--- Exercise ---
Reproduce all entries below verbatim. Skip the pictures.

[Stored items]
--- START ---

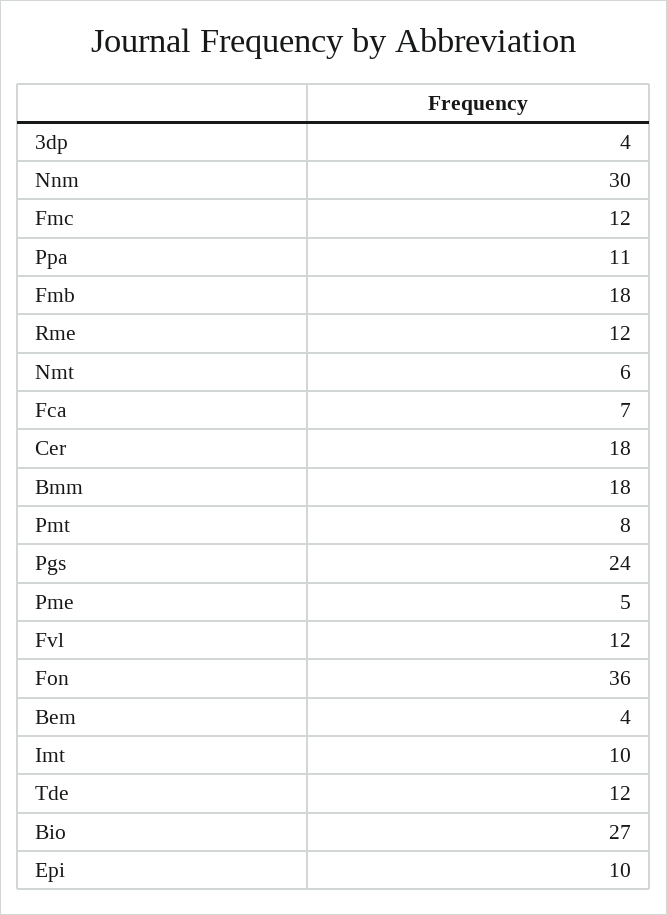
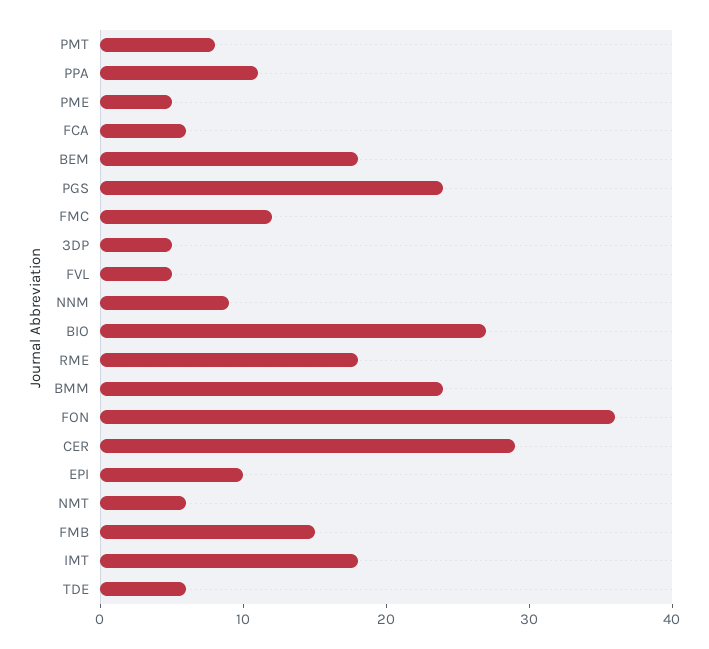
  {
-   "3dp": 4,
+   "3dp": 5,
-   "Nnm": 30,
+   "Nnm": 9,
    "Fmc": 12,
    "Ppa": 11,
-   "Fmb": 18,
+   "Fmb": 15,
-   "Rme": 12,
+   "Rme": 18,
    "Nmt": 6,
-   "Fca": 7,
+   "Fca": 6,
-   "Cer": 18,
+   "Cer": 29,
-   "Bmm": 18,
+   "Bmm": 24,
    "Pmt": 8,
    "Pgs": 24,
    "Pme": 5,
-   "Fvl": 12,
+   "Fvl": 5,
    "Fon": 36,
-   "Bem": 4,
+   "Bem": 18,
-   "Imt": 10,
+   "Imt": 18,
-   "Tde": 12,
+   "Tde": 6,
    "Bio": 27,
    "Epi": 10
  }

--- END ---

--- Response ---
  {
-   "3dp": 4,
+   "3dp": 5,
-   "Nnm": 30,
+   "Nnm": 9,
    "Fmc": 12,
    "Ppa": 11,
-   "Fmb": 18,
+   "Fmb": 15,
-   "Rme": 12,
+   "Rme": 18,
    "Nmt": 6,
-   "Fca": 7,
+   "Fca": 6,
-   "Cer": 18,
+   "Cer": 29,
-   "Bmm": 18,
+   "Bmm": 24,
    "Pmt": 8,
    "Pgs": 24,
    "Pme": 5,
-   "Fvl": 12,
+   "Fvl": 5,
    "Fon": 36,
-   "Bem": 4,
+   "Bem": 18,
-   "Imt": 10,
+   "Imt": 18,
-   "Tde": 12,
+   "Tde": 6,
    "Bio": 27,
    "Epi": 10
  }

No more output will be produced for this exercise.